>>
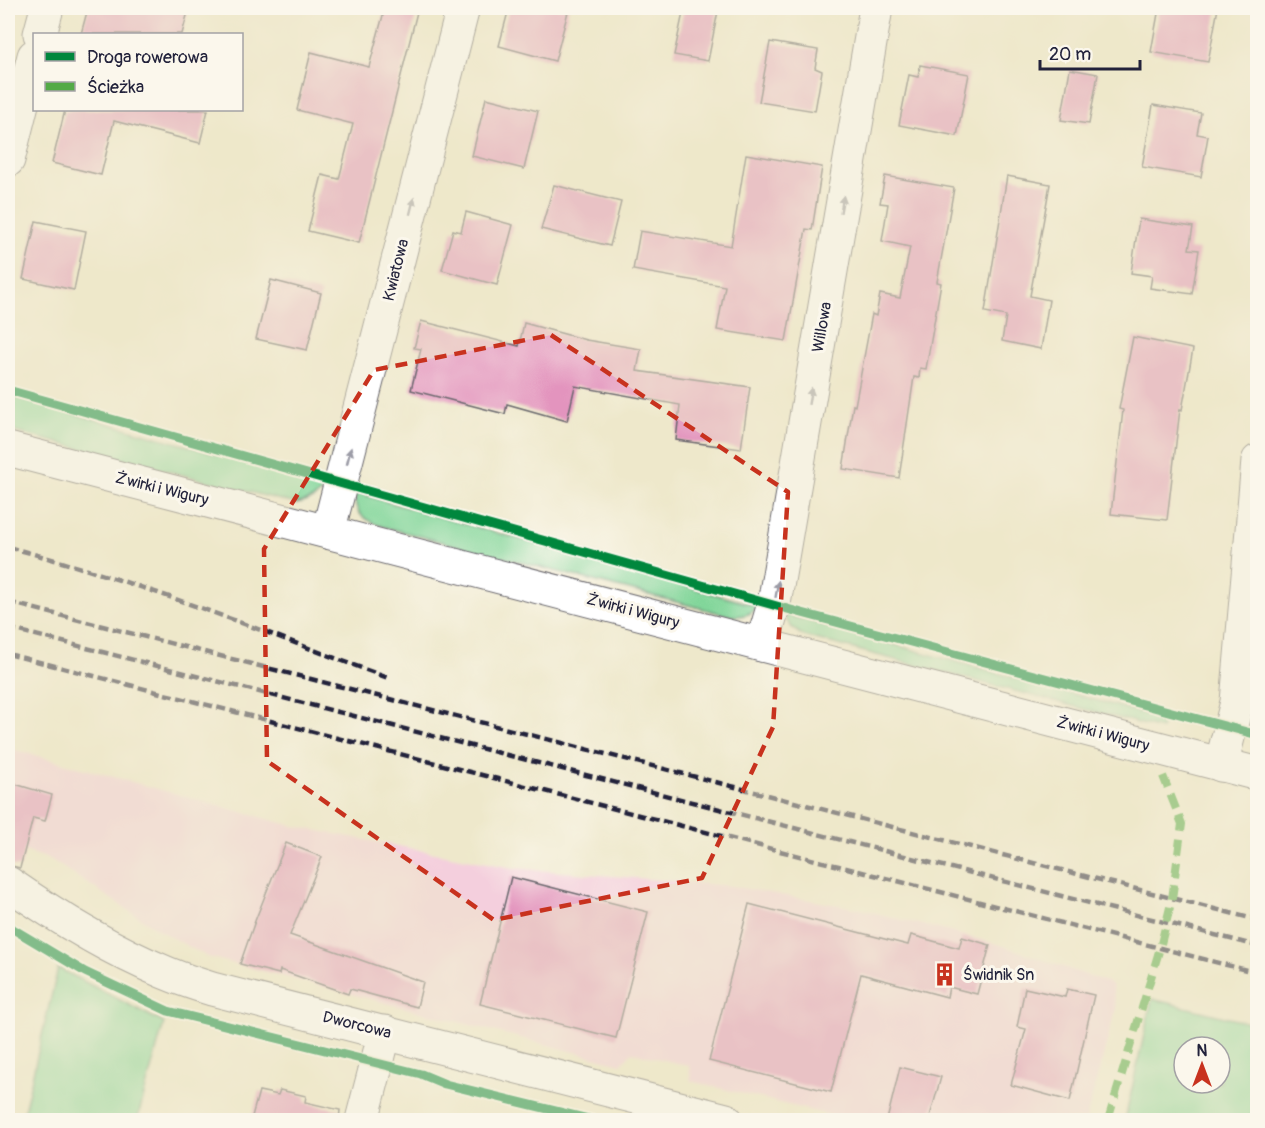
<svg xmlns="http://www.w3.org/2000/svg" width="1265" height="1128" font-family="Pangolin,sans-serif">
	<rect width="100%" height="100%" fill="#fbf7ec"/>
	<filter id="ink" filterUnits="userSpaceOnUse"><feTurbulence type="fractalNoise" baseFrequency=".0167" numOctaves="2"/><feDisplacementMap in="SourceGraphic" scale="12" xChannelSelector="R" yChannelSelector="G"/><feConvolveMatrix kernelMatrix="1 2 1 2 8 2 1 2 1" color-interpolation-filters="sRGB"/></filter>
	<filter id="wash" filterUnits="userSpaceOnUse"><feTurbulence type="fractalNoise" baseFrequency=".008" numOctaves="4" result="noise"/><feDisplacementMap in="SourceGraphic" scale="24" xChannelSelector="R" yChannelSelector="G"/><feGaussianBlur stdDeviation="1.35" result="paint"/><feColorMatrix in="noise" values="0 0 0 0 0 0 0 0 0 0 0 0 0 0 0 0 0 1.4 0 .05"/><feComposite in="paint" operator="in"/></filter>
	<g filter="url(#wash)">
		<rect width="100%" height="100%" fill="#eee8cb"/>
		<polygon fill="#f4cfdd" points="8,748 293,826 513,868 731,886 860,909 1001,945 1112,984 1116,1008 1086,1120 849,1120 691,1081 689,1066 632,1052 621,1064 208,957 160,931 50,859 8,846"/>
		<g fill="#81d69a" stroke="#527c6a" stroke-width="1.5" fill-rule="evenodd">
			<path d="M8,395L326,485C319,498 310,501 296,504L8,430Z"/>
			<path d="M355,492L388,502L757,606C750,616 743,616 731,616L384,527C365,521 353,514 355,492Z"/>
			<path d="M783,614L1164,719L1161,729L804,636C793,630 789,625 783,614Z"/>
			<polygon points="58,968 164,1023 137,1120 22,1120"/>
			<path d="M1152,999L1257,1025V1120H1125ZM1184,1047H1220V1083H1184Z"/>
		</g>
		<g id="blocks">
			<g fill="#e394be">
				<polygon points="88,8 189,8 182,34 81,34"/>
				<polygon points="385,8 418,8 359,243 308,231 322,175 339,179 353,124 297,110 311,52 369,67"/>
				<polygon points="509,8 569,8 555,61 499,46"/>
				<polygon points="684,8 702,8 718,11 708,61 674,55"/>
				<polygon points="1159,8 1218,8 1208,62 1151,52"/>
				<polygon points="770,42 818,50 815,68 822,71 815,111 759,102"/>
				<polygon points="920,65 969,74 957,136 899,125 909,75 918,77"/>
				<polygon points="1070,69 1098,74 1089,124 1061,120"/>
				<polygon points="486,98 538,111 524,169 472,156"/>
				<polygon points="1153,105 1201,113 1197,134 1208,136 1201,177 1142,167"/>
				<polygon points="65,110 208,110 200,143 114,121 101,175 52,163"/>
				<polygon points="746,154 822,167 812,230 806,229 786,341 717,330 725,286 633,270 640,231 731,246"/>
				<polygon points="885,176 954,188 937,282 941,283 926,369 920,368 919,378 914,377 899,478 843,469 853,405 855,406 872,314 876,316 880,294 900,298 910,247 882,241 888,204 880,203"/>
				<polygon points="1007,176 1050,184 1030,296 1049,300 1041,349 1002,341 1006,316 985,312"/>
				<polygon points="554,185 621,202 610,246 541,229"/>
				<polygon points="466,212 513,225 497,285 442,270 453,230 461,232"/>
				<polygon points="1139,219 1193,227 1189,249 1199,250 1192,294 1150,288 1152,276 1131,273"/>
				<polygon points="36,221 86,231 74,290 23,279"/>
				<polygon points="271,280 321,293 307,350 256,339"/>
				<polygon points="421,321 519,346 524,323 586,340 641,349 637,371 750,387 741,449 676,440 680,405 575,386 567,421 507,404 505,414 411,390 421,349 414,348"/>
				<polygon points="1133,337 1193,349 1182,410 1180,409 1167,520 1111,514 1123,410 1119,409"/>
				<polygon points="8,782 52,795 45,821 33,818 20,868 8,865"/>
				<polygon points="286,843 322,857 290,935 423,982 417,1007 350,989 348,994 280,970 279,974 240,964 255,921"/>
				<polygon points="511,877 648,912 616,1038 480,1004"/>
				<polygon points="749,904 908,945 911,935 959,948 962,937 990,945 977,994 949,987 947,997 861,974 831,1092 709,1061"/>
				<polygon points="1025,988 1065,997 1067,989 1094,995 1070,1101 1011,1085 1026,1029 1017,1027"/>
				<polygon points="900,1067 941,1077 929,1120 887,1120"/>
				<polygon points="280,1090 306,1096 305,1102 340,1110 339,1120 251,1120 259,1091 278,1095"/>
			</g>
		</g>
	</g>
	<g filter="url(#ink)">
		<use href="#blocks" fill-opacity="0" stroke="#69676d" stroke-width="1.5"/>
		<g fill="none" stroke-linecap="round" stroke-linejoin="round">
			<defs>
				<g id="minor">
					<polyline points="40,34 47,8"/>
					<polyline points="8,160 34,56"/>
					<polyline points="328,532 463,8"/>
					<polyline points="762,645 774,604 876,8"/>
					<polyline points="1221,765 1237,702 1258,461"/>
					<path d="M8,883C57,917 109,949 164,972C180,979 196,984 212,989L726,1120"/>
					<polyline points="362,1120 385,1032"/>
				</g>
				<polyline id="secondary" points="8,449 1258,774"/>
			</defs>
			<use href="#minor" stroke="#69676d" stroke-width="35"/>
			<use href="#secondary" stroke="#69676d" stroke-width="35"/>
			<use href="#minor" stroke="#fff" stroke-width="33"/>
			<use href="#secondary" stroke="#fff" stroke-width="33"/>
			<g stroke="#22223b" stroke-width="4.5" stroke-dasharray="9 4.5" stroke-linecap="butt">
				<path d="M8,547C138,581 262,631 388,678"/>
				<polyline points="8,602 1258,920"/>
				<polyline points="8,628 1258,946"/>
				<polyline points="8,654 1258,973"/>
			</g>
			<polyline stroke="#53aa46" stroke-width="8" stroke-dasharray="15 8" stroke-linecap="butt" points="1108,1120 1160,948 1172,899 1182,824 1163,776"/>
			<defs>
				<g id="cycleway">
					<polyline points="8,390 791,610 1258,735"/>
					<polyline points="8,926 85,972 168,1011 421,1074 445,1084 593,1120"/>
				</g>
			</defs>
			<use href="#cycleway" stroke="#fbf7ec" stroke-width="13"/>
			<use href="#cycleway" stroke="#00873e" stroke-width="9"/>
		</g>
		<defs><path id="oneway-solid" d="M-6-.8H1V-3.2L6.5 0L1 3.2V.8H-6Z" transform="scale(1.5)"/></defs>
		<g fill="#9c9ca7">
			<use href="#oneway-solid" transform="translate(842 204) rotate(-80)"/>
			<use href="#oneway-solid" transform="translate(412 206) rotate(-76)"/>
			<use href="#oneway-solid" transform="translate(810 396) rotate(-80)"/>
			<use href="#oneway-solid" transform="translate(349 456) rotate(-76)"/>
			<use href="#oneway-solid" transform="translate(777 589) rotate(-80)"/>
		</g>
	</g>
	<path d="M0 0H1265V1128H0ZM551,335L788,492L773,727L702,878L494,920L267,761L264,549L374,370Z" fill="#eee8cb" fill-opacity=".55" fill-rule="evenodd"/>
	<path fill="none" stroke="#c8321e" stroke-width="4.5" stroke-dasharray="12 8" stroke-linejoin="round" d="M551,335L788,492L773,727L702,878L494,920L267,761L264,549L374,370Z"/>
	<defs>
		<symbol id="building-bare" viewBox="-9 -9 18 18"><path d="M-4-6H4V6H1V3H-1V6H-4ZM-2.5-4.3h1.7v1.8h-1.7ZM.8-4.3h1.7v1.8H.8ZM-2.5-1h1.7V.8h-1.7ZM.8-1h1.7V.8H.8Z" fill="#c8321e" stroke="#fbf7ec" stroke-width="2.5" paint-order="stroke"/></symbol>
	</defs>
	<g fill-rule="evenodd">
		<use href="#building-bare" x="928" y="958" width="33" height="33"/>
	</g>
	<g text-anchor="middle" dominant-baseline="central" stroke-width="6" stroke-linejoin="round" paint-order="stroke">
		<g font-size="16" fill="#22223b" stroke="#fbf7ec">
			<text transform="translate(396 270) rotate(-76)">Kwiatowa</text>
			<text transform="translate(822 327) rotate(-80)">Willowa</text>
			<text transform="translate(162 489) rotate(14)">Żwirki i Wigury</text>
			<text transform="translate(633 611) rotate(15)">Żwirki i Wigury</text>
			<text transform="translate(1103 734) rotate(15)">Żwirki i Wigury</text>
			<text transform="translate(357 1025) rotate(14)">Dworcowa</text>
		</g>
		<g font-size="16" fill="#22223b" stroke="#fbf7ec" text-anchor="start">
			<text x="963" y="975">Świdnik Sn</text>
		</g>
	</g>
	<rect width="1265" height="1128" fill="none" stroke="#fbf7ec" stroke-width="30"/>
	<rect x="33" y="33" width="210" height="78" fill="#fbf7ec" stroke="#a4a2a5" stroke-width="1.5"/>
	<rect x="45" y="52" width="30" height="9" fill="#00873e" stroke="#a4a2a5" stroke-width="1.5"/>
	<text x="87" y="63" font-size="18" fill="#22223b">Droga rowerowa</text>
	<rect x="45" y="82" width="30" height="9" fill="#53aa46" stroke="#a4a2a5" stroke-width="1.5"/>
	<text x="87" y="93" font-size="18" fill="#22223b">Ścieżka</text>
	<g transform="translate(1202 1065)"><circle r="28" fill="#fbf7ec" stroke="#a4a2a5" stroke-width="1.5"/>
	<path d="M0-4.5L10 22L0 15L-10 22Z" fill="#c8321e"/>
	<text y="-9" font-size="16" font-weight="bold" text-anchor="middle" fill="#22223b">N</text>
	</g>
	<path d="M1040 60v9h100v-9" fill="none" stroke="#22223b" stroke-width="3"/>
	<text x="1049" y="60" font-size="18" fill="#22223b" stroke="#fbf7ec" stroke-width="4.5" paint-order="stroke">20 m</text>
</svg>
<<
◆ ASSIGNED TASK
Search the data above for the string "wash" and report each line that holds it.

◆ SOLUTION
	<filter id="wash" filterUnits="userSpaceOnUse"><feTurbulence type="fractalNoise" baseFrequency=".008" numOctaves="4" result="noise"/><feDisplacementMap in="SourceGraphic" scale="24" xChannelSelector="R" yChannelSelector="G"/><feGaussianBlur stdDeviation="1.35" result="paint"/><feColorMatrix in="noise" values="0 0 0 0 0 0 0 0 0 0 0 0 0 0 0 0 0 1.4 0 .05"/><feComposite in="paint" operator="in"/></filter>
	<g filter="url(#wash)">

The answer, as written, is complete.